HOUSTON (AP) — Passengers onboard a disabled cruise ship being towed to shore in the Gulf of Mexico told relatives they are trying to make the best of a bad situation by sleeping under the stars instead of in their stuffy, hot cabins and having to use plastic bags to do "their business."
Jimmy Mowlam, 63, said his 37-year-old son, Rob Mowlam, told him by phone Monday night that the lack of ventilation onboard Carnival Cruise Lines' Carnival Triumph had made it too hot to sleep inside. He said Rob and his new bride — they got married onboard Saturday — are among the many passengers who have set up camp on the ocean liner's decks and in its common areas.
"He said up on deck it looks like a shanty town, with sheets, almost like tents, mattresses, anything else they can pull to sleep on," said Mowlam, 63, who is from Warren, in southeast Texas. His son is from nearby Nederland.
The ship left Galveston, Texas, for a four-day cruise last Thursday carrying 3,143 passengers and 1,086 crew members.
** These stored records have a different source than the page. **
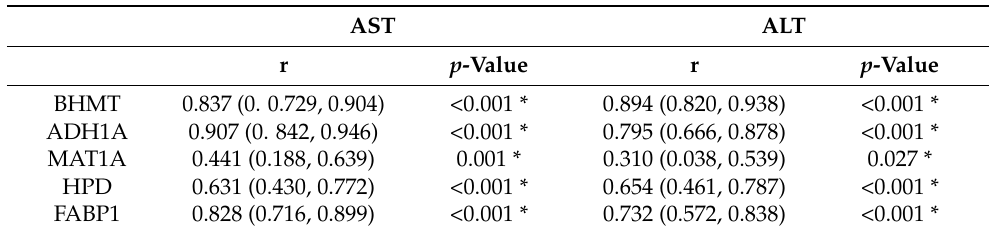
Table 4. Correlation with 95% confidence interval between plasma abundance of upregulated intracellular hepatic proteins associated with the EoT group and serum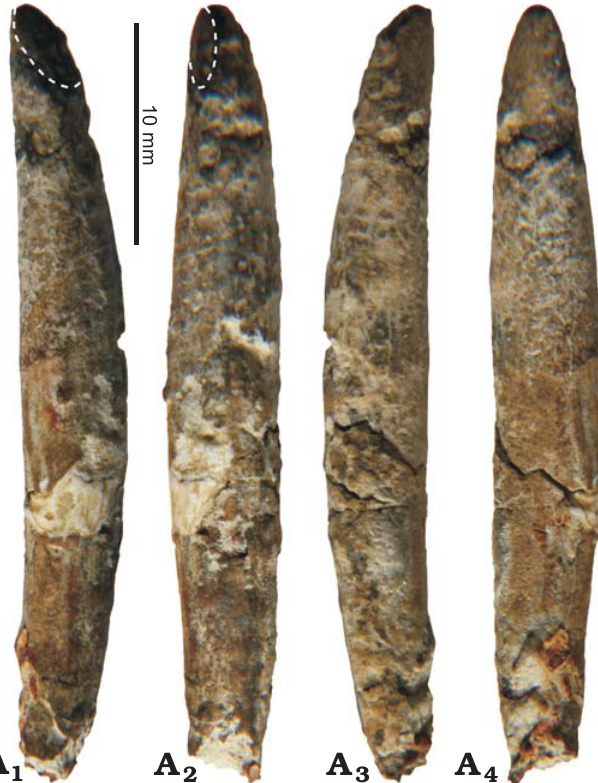
Fig. 7. Detached tooth of kogiid sperm whale Pliokogia apenninica gen. et sp. nov. (MSNUP I-17603, holotype), from the lower Pliocene of Sant’Andrea Bagni (Northern Apennines, northern Italy), in four different views (A 1 –A 4 ). The dashed line denotes the extent of the wear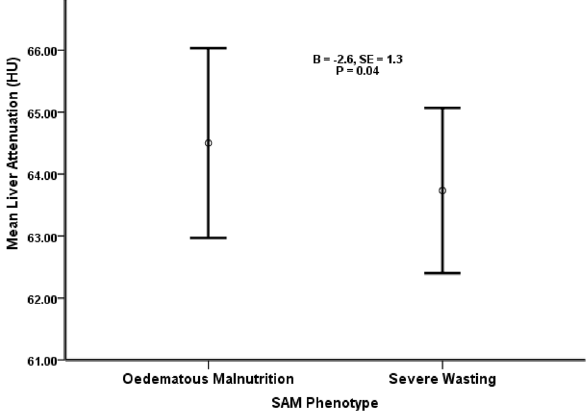
Figure 1. Regression of mean liver attenuation against SAM phenotype (adjusted for age, sex and birth weight) in 88 SAM survivors. The mean liver attenuation + SD as bars in Hounsfield units (HU) is shown for adult survivors of oedematous malnutrition and severe wasting.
On Sunday, the ship was about 150 miles off Mexico's Yucatan Peninsula when an engine room fire knocked out its primary power source, crippling its water and plumbing systems and leaving it adrift on only a backup power.
There were no reported injuries caused by the fire, but Carnival spokeswoman Joyce Oliva said Tuesday that a passenger with a pre-existing medical condition was taken off the ship as a precaution.
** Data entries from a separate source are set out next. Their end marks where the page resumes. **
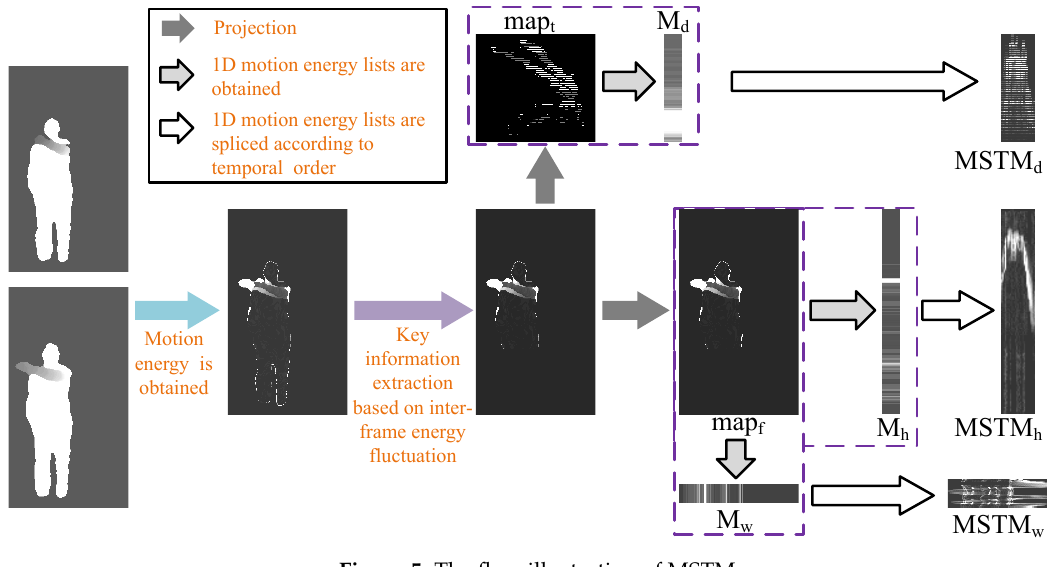
Figure 5. The flow illustration of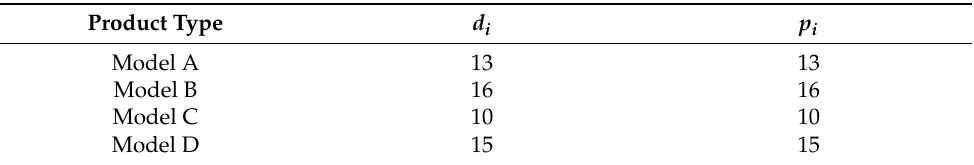
Table 4. Four anonymized product types over a period of 2 months for the present case study.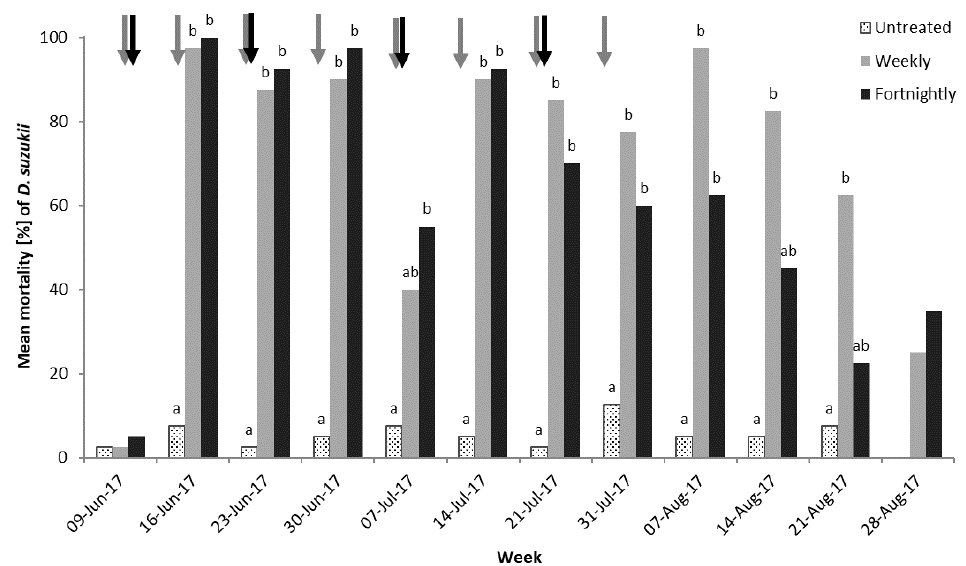
Figure 2. Mean adult mortality (%) of D. suzukii 48 h after exposure to cherry leaves sprayed on a weekly or fortnightly plant protection product program compared to an unsprayed control ( n = 4). The weekly program was; spinosad 9 June, lambda cyhalothrin 16 June, cyantraniliprole 23 June, acetamiprid 30 June, spinosad 7 July, lambda cyhalothrin 14 July, cyantraniliprole 21 July, and pyrethrin 31 July. The fortnightly program was; spinosad 09 June, cyantraniliprole 23 June, spinosad 07 July, and cyantraniliprole 21 July. Data was analyzed using binomial Generalized Linear Models (GLM) with logit link function. Di ff erent letters denote significant di ff erences between spray programs within assessment date (Tukey’s honest significant di ff erence (HSD), α = 0.05). Arrows indicate the weekly (grey) and fortnightly (black) spray timings.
Everyone else will likely have to remain onboard until the ship reaches Mobile, Ala., which is expected to happen Thursday, weather permitting.
Besides the two tugs, at least two other Carnival cruise ships have been diverted to the Triumph to leave supplies and a 210-foot Coast Guard cutter was at the scene, Coast Guard Petty Officer Richard Brahm said Tuesday.
"If they do need any help, we're there," he said.
Mowlam said his son told him there is no running water and few working toilets and passengers were given plastic bags to "use for their business."